STATED EXERCISE 1
In the essay on Legacy card prices, which two developments does the writer treat as signs that prices are about to peak?
STATED EXERCISE 2
Extend the essay on Legacy card prices, picking up right after its final sentence.

Step right up, step right up! You, over there, the scruffy fellow with the long face. Come on over here and tell us your name. Why, hello there, Mr. Legacy-Player, tell me, what is it that ails you? Is it your life, your health, or perhaps money troubles getting you down? That’s it you say? Well, what if I were to tell you that I could not only solve all of your troubles, but also increase the number of Legacy players for you to play with and make everyone happy all at the same time? I know I’m right to think that this may be something you’d be interested in, so sit down and have a listen, but prepare yourself to be startled, amazed, and befuddled with what I’m about to tell you.

Legacy Prices Haven’t Capped

Dropping the act, I can tell you that after being an avid Legacy aficionado since before the format existed, in the local circles I field a lot of questions about the format and most recently the biggest questions have been about finances. And since you don’t see this under the Finance heading, I have been quite unsure telling people numbers without feeling uneasy about it. You see, up until a few years ago, I was an avid trader; I could speculate profitably and had memorized a lot of prices, and I was able to do quite well for myself. After I got most everything I needed and opportunities for trading dwindled as prereleases got smaller and smaller, I entered a form of trading hibernation. Recently, I’ve started trading again after a long winter of dormancy, and I did quite poorly on my first few trades, which made me realize that I needed to sharpen up or my collection would be gone in no time. Since then I’ve been learning card values again and really staying on top of my business. Now, because of all this I can feel a lot more confident in some of the advice I’m giving in that department, specifically the overall advice I’ve given on the format.

Legacy prices have not peaked.

Of course, I may have a biased opinion on the matter; as I said, you don’t see Financial as the heading, but under Legacy (or maybe Editorial from time to time), and that suggests I have a vested interest in the long-term viability in Legacy. I’ve been playing the format since times when it was difficult to get eight people for an event and the cards were worth nothing, and I’ll keep playing it if the format goes back to that at some point in the future. I can’t tell you when prices will peak, but I have an idea of what may be an indicator: when we start repeatedly seeing competitive lists placing in Top 8s with the use of shock lands over duals, or when we see a lot of events allowing proxies that have successful turnouts. For me, these are the signs that Legacy prices are about to peak because it’s so similar to the landscape when I was playing Vintage so many years ago. There was a distinct difference between budget decks that were fully functional and the “Powered” decks capable of doing some truly unfair things compared to the lists that were unpowered. Only aggro, aggro-control and in some cases combo decks were able to function without the use of power and for Legacy we may see a day where the format shifts drastically because there are only so many strategies that are able to function without the use of real duals.

INFORMATION GIVEN
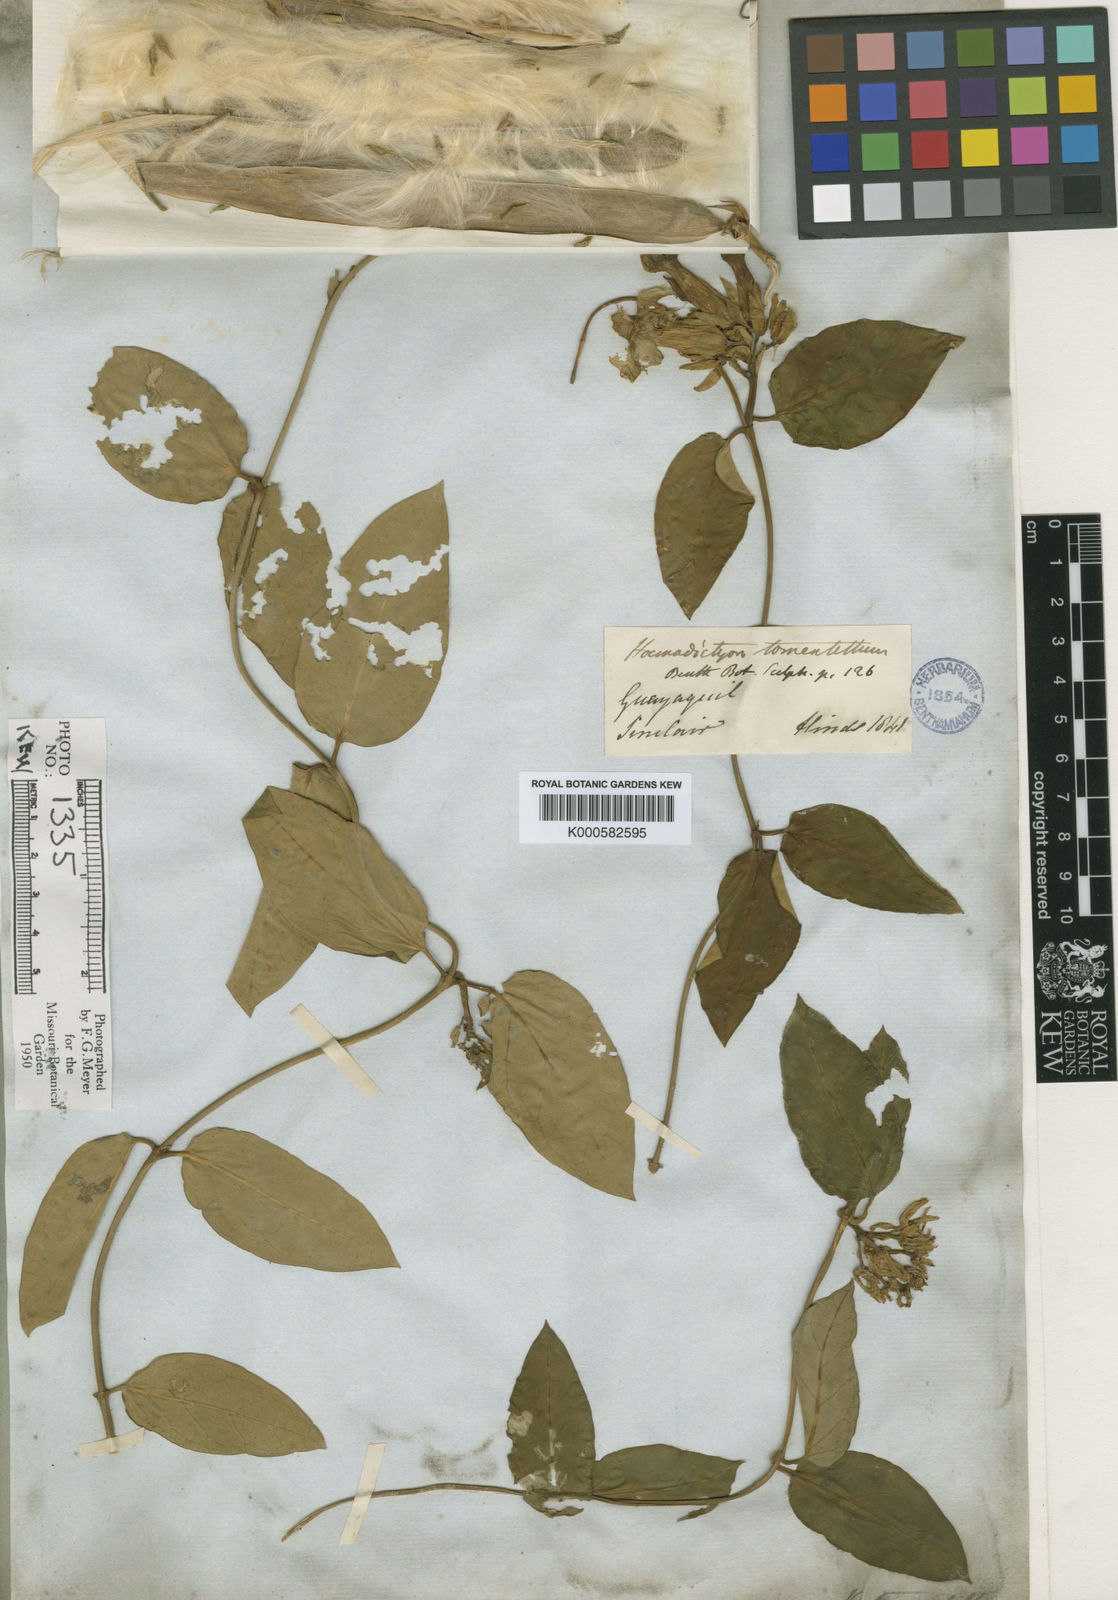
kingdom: Plantae
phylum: Tracheophyta
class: Magnoliopsida
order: Gentianales
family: Apocynaceae
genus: Prestonia
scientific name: Prestonia
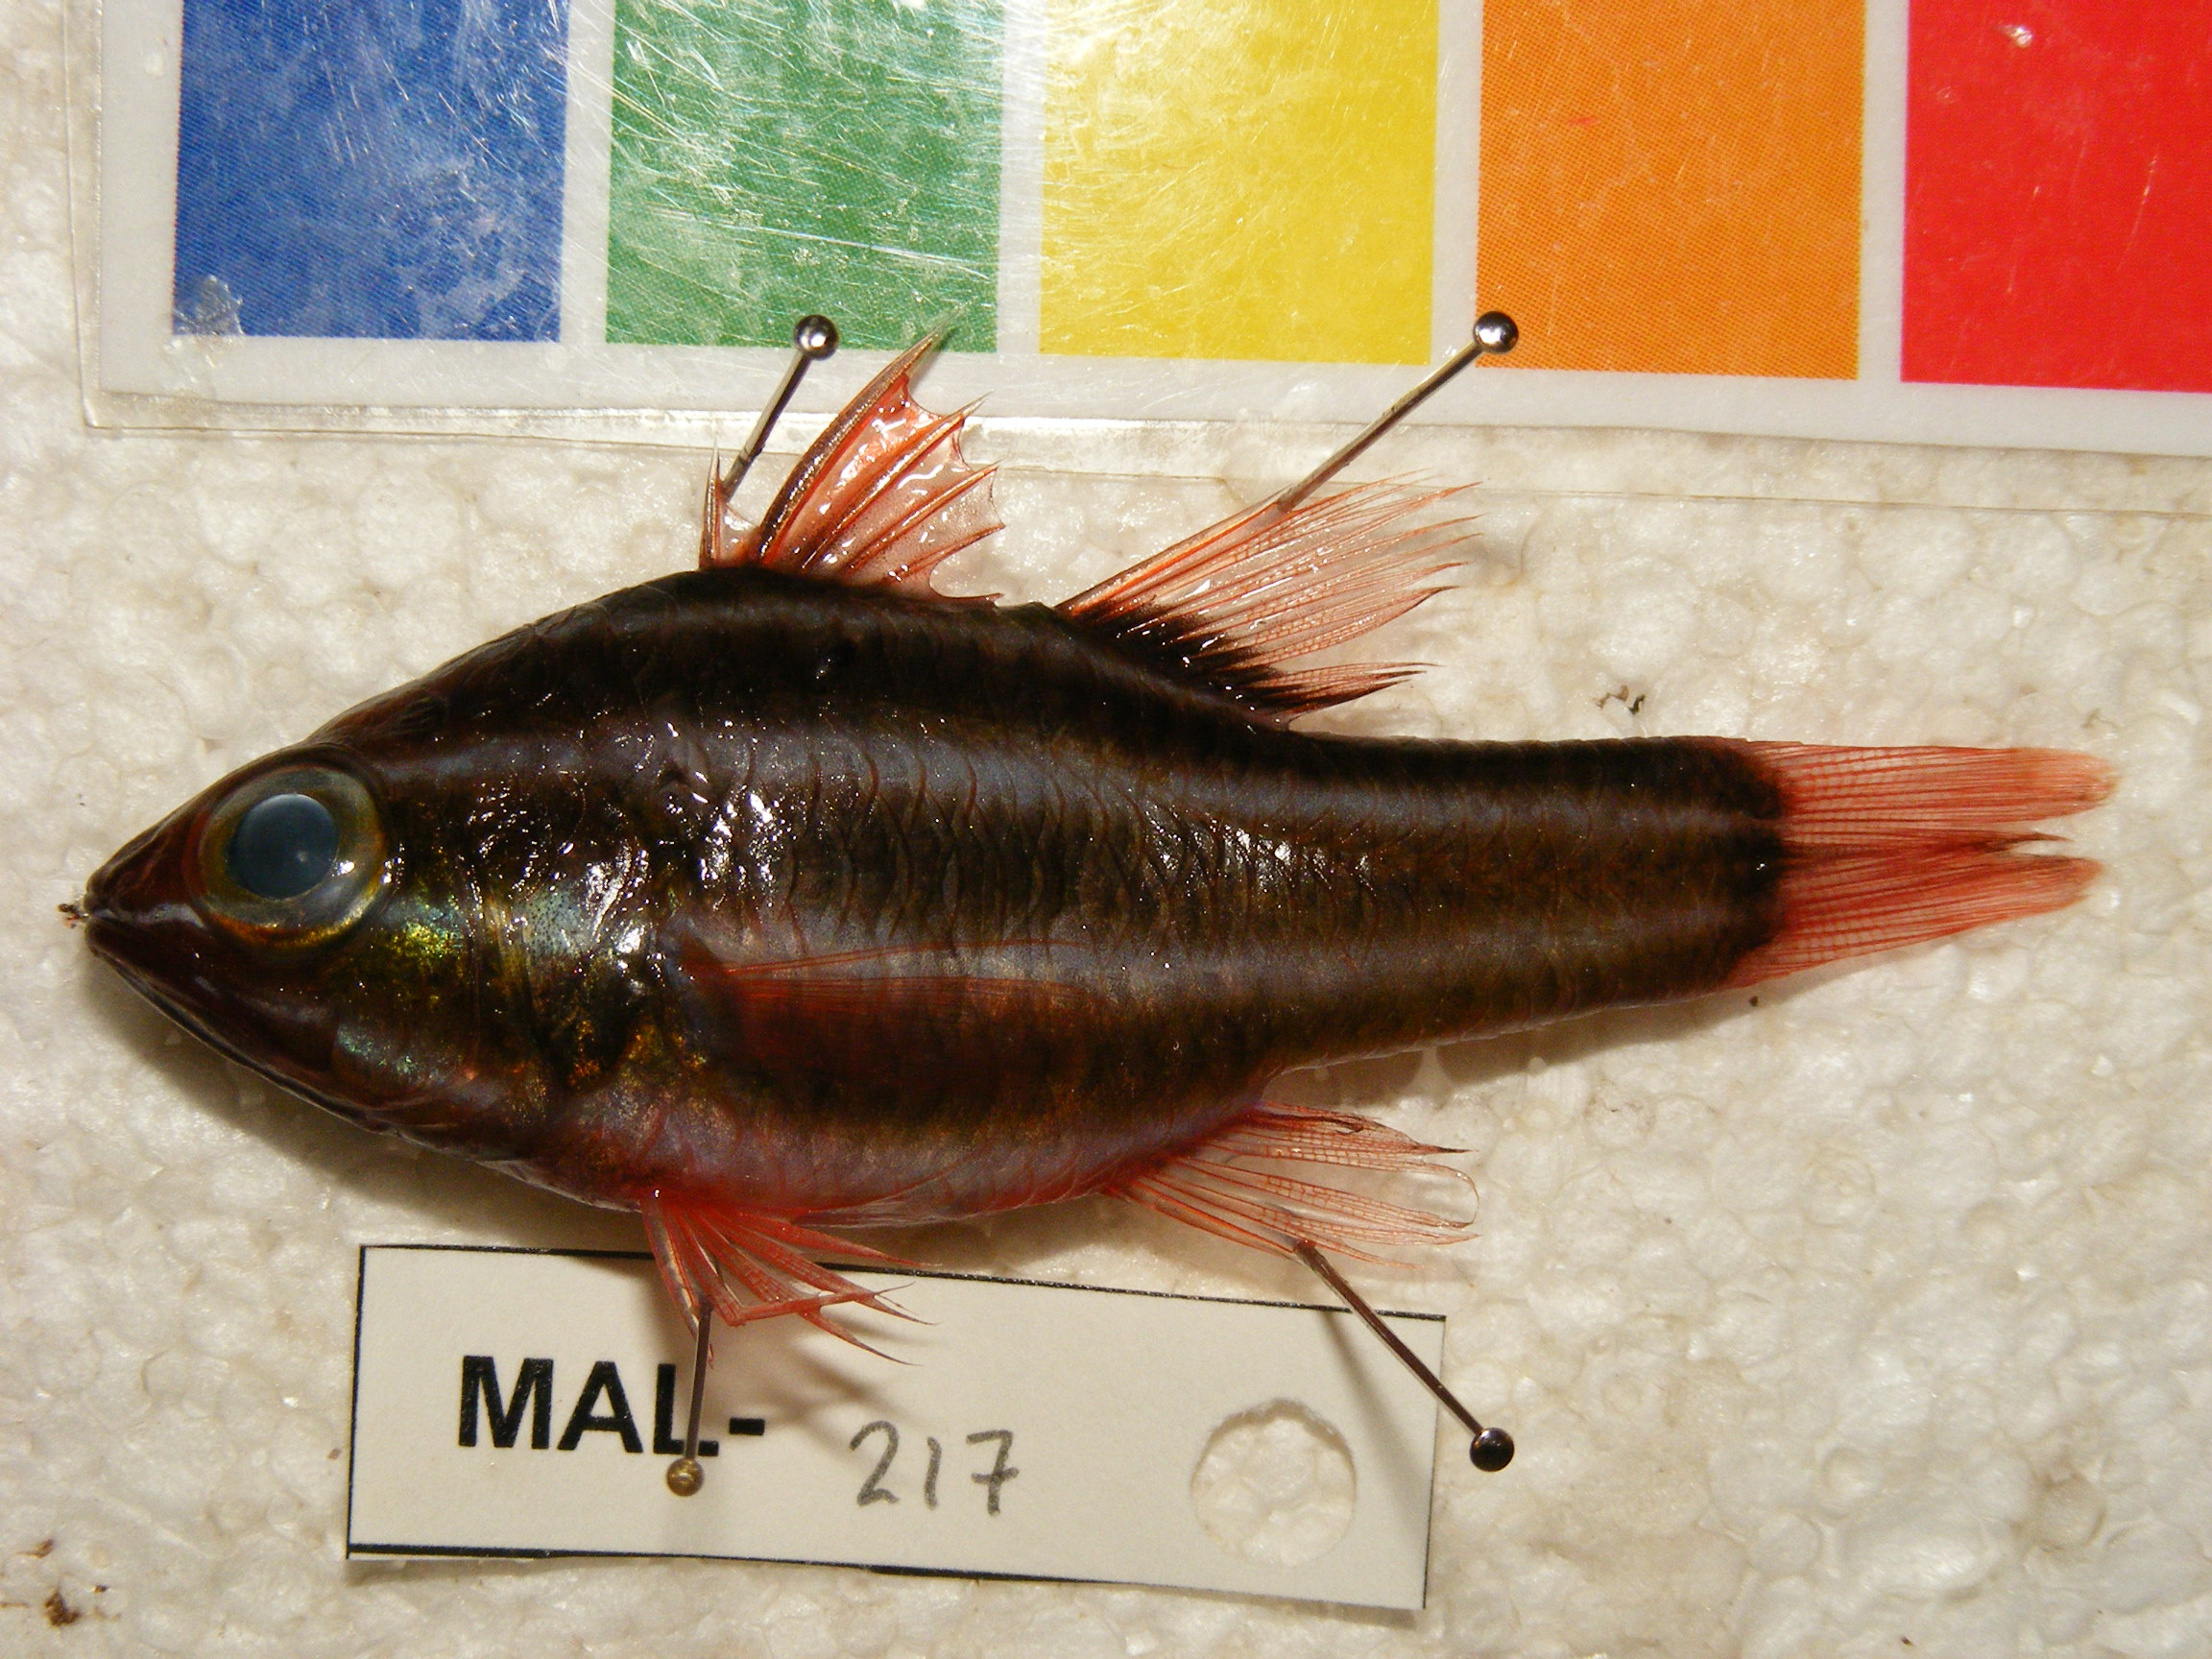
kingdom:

TASK OUTPUT 1
Competitive lists repeatedly placing in Top 8s with shock lands instead of duals, and many events that allow proxies drawing successful turnouts.

TASK OUTPUT 2
Proxy events allowed people to bypass some monetary restrictions of Vintage, but it skewed the field towards a few specific decks (variable to the number of proxies allowed) and decreased the value people attached to actually owning the cards. Over the last few years none of the Legacy events that have allowed proxies had very large turnouts, and while I’m in favor of people running Legacy events, I think that anyone who cares about the health of the format should boycott proxy events as it undermines the foundations of the format, and I don’t think there is a number of proxies that you can play in a deck that doesn’t have this effect. For a while an Ohio venue was allowing unlimited proxies and was struggling to get eight people, even with guaranteed (and rather generous) cash prizes. Other events have allowed for 10 or 15 proxies, which is an entire mana base or Forces, Goyfs, and a pair of Jaces, but the most likely event is that people just start proxying Imperial Recruiter and play Aluren or Imperial Painter or perhaps Candelabra of Tawnos and seeing if they can break through Mental Missteps to combo off. In any event, it will almost undoubtedly be counteractive to the hope of producing a legitimate metagame because almost no one will attend and those that do attend will play a fringe deck.

So why did Proxy events draw people into playing Vintage but push people away from Legacy?

There are two major difference between Legacy now and Vintage back then. Firstly, the stepping stone to playing a viable, non-budget deck in Vintage was much higher than it is in Legacy today—a ten-proxy event would allow for a person without any of the Power Nine to pick what they needed, play a few Drains and suddenly have a Control Slaver list from what used to be Fish. A five-proxy event would benefit people that had some Power, but not much, by giving them a break, while people without Power couldn’t do much different, Fish with Power wasn’t that much better than Fish without. If you were playing a budget deck, your deck was almost strictly inferior as the creatures were much worse back then and the disruption available was significantly lacking. In Legacy, there are budget decks that are not only capable of winning games against real decks, but are actually favored against some of the best decks in the format, meaning that the barrier to actually play the format in a significant fashion is much lower than it ever was in Vintage. The lack of a deck like Affinity likely have much more to do more with the fact that it’s the first deck that many people play when entering the format and less to do with the actual power of the deck considering that there are several good players I know that groan in dread when their opponent leads with a Springleaf Drum. Proxy events ultimately disrupt the flow of the format enticing people to play unfamiliar decks at uncommon intervals so the quality of play you’re likely to see is quite low considering very few people are going to play the deck that normally would play and that it in no way prepares players for a larger, non-proxied event other than to see if they like the way the deck they built goldfishes.

Even if it came to the point where there was a significant divide between budget decks and real decks in Legacy, I think a fledgling budget scene could be viable well beyond the point of the Vintage counterpart. Using Ravnica dual lands over the Revised alternatives is acceptable for many decks in the format and is much better than not even having access to certain types of cards. It’s even possible and very even likely to supplement Duals by just playing more basic lands, a feat made rather simple by the plethora of fetches and encouraged by the prevalence of Wasteland in so many of the major archetypes, including the most common, Merfolk.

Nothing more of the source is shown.